Victoria Posted 6 Year(s) ago
Hello!We've been using cpt (94760 & 94761)pulse oximetry test,finger probe,however Medicare bundling it to E/M office visit.We found the ff cpt;94010, 94060 & 94620,pls advise which code is applicable when its done during the office visit(E/M)? URGENT PLS!!!THANK YOU
SuperCoder Posted 6 Year(s) ago
Don’t automatically assume that billing for pulse oximetry precludes separate payment from Medicare.
You can bill for pulse oximetry if it is the only service the physician performs. According to CMS policy on T-status codes, which include 94760 and 94761: “If the status-T service is performed by itself it will be considered for payment.” You can also bill pulse oximetry in addition to other services provided by the same provider on the same date if the additional procedures are not payable under the Physician Fee Schedule. According to CMS, only if the T-status (i.e., pulse oximetry) procedure is performed on the same day as another Medicare Physician Fee Schedule service will it be “denied as bundled.”

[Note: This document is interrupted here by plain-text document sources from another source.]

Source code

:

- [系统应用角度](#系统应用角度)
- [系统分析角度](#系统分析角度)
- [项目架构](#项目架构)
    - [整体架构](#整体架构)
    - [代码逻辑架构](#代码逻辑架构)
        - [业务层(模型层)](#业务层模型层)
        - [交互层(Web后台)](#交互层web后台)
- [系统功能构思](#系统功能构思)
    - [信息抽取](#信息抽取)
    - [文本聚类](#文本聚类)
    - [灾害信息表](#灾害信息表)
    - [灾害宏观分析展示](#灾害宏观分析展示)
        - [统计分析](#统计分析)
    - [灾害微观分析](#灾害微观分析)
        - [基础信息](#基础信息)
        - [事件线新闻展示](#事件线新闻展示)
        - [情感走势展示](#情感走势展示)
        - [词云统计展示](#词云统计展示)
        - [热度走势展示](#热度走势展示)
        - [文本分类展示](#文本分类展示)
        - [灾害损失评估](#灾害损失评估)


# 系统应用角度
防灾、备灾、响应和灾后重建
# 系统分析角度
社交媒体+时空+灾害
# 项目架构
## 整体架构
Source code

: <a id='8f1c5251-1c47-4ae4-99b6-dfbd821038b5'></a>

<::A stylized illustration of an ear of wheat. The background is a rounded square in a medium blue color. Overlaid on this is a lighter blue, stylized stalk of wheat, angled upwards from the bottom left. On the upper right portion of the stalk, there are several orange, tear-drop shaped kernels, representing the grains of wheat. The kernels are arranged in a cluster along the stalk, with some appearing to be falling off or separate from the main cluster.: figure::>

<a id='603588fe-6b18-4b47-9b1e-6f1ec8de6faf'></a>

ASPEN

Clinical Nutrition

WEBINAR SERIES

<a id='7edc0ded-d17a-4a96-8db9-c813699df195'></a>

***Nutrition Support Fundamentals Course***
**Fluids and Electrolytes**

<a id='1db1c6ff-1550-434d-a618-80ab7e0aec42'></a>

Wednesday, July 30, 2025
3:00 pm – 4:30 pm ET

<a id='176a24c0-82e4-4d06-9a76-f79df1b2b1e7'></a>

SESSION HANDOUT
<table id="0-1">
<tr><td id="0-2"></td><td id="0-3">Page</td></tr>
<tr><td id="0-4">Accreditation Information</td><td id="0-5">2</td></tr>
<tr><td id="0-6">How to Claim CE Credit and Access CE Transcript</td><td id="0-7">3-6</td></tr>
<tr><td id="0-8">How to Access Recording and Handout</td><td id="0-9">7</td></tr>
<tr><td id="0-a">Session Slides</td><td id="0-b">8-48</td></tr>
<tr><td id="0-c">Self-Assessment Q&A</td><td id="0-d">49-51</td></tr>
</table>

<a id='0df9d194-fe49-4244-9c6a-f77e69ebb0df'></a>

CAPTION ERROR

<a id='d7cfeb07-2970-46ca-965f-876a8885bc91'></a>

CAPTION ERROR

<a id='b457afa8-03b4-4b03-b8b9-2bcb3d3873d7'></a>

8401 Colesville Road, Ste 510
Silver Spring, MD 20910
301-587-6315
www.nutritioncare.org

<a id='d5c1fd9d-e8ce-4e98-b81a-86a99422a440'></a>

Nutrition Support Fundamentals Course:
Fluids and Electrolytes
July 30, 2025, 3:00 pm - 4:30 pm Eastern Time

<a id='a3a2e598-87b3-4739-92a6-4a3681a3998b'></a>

Watch out for those E/M codes when reporting to any Medicare carrier. Even though CPT suggests that you can assign pulse oximetry codes in addition to an E/M service, Medicare won’t pay for both. As always, be aware that submitting a code that you know Medicare won’t pay can lead to compliance problems if the carrier pays by accident.
Check your local medical review policies (LMRPs) because they may have additional clauses that explicitly deny, in all circumstances, separate payment for 94760 and 94761. The local Medicare medical policy bulletin for Revel’s area states, “Codes 94760 and 94761 are bundled on the Medicare Fee Schedule. Separate payment is not allowed for these services.”
The component codes for 94620 are 94760, 94761. Hence i will prefer 94620.